BELMONT, Mass. -- Fresh off earning a spot on the NBA's All-Defensive first-team last season, Boston Celtics guard Avery Bradley is setting his sights on a loftier prize.
"That’s my goal: To be Defensive Player of the Year," Bradley said Monday morning while unveiling a Celtics-themed basketball court for the Goentzel family of Belmont as part of a community initiative that will see Bradley unveil two more courts later this week. "I feel like [the award is] possible for me if I go out there with the right mindset."
Bradley didn't just earn a spot on the NBA's All-Defensive first team last season, he was the top vote-getter among all guards and finished behind only San Antonio's Kawhi Leonard and Golden State's Draymond Green in All-Defensive voting totals.
Still, Defensive Player of the Year is a tall task for Bradley. It has been 20 years since a guard won Defensive Player of the Year (Gary Payton in 1996). In the 2016 vote for the award, Bradley finished a distant sixth overall while Leonard and Green dominated the voting totals.
Bradley's strong play against some of the league's top guards -- particularly Golden State's backcourt -- helped put his defensive efforts back into a national spotlight last season. The Celtics added Al Horford to their back line this summer, and Bradley said he expects the team to compete for the best defensive rating in the league. If the Celtics were to earn that top spot, it might help encourage more voters to consider Bradley for the league's top individual defensive honor.
The 25-year-old Bradley, already the longest-tenured member of the Celtics and the only remaining player from the Big Three era, knows he must continue to improve defensively. The eye test worked in Bradley's favor last season, but individual advanced stats weren't quite as glossy as the ones he posted earlier in his career (albeit, back when he had Kevin Garnett behind him). Bradley improved as a team defender last season and now wants to find a balance that allows him to thrive again individually, like back when he made his name by consistently stripping opponents.
"The only thing I wanted to change in the past was being a little bit more disciplined on the defensive end," said Bradley. "Last year I was definitely disciplined. I didn’t reach as much; I was trying to be solid to help our team. But this year is going to be a mix of both because I feel like I’m capable of being even better because I got a chance to learn from my mistakes in the past and now I know exactly what I need to do."

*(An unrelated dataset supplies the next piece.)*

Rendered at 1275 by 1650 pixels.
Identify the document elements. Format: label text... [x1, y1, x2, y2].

Some additional highlights from Bradley's eight-minute chat with reporters Monday:
• Bradley skips recruiting trip: Bradley was noticeably absent from Boston's traveling contingent that pitched Kevin Durant in the Hamptons in early July. Explained Bradley: "Me and Kevin are like brothers; we talk all the time. So I’m not going to talk to him about that, you know what I mean? I’m more asking him how he’s doing. I was actually with him the week before all that stuff went down at a camp in Austin. I really wasn’t that much involved [in recruiting], I was more worried about myself just getting healthy and making sure I was continuing to work out." Pressed on if he was surprised by Durant's decision to sign with Golden State, Bradley laughed and said, "You know what, I can’t really say. All I can say is that I’m happy for him, and I feel like he’s part of a great organization. And I wish the best for him. Kevin is a really good guy and an even better player."

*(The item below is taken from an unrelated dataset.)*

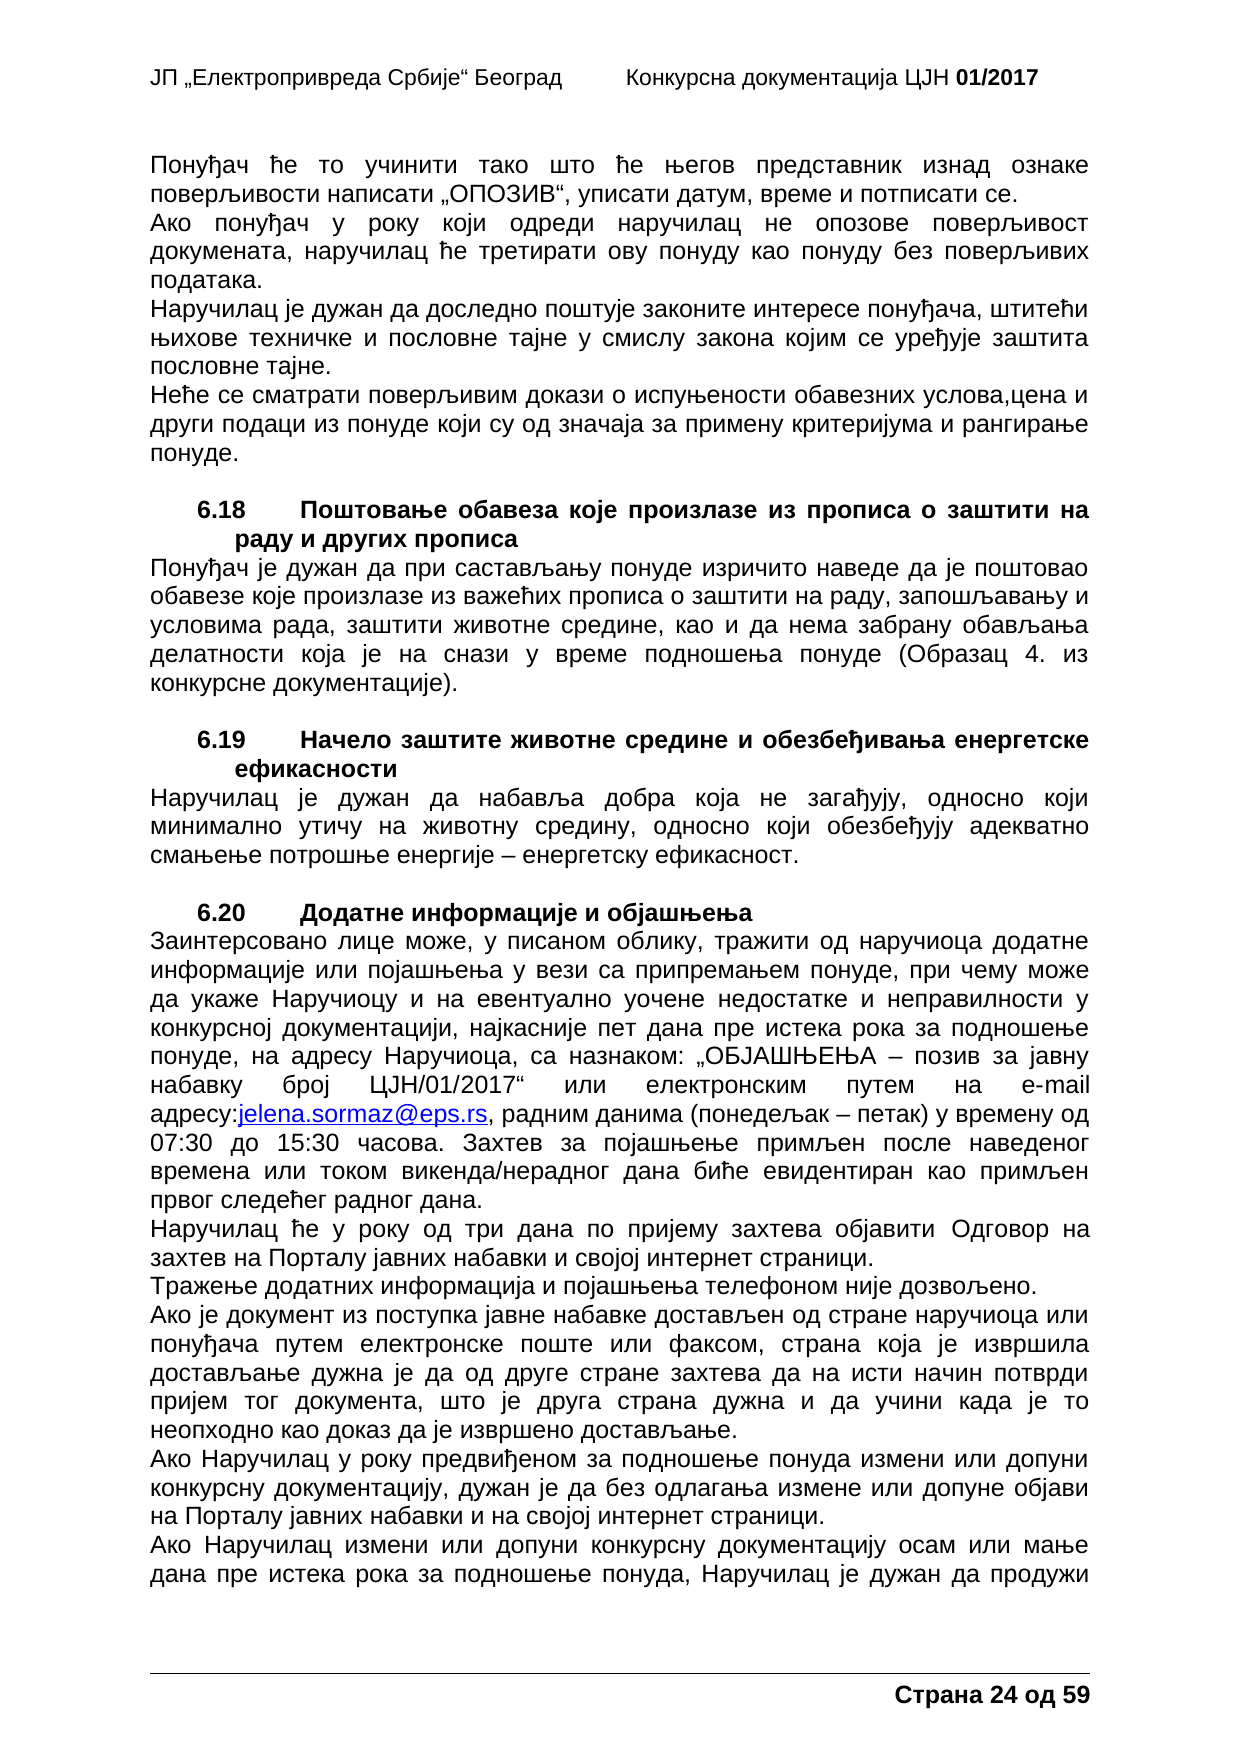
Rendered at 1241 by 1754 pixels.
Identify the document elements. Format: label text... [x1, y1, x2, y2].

• Boston is a destination for players: Bradley thinks players around the league are taking notice of what Boston is building. "I think if I were a player [on another team] I would want to come here," said Bradley. "With all the history and fans -- that alone would make me want to come here. I can’t speak for all the other guys in the NBA, but I wasn’t surprised at all that [Horford] would want to come here. Who wouldn’t want to be a part of an organization like this with a coach like we have and the type of guys that we have? Seeing how we are just growing every single year, improving every single year, I feel like every player would want to be a part of a process like this."
• No longer hamstrung: Bradley's season ended in Game 1 of the 2016 playoffs when he strained his hamstring against the Atlanta Hawks. Bradley said it took only about a week after the playoffs for him to start feeling better and he has no lingering effects now as training camp nears. Still it was tough for him to watch Boston get eliminated in six games. "I think it would be tough for anybody," said Bradley. "Your team is out there competing at a high level and you want to be out there helping them. It was hard for me, but, at the same time, those things happen. My focus was just making sure I’m healthy, preparing for the next season." Bradley noted that coach Brad Stevens and president of basketball operations Danny Ainge were adamant that Bradley would not rush back from the injury in the playoffs and risk a longer-term injury. Said Bradley: "I was trying to fight through it, but they helped me make the smartest decision for myself and the team. That’s what I did. Now I’m healthy and I feel great."
• Glowing scouting report on Horford: Bradley said he has gotten rave reviews about Horford from those who have played with him. "Al Horford is a very good player; a great team player," said Bradley. "I was actually with [former Hawks guard] Jeff Teague this summer in Vegas at an Adidas event and he was telling me how [Horford is] really going to help our team out a lot. He’s a great locker room guy, a great player. I’m excited to have a chance to play with him, learn things from him. To add him to this culture, I’m excited about it."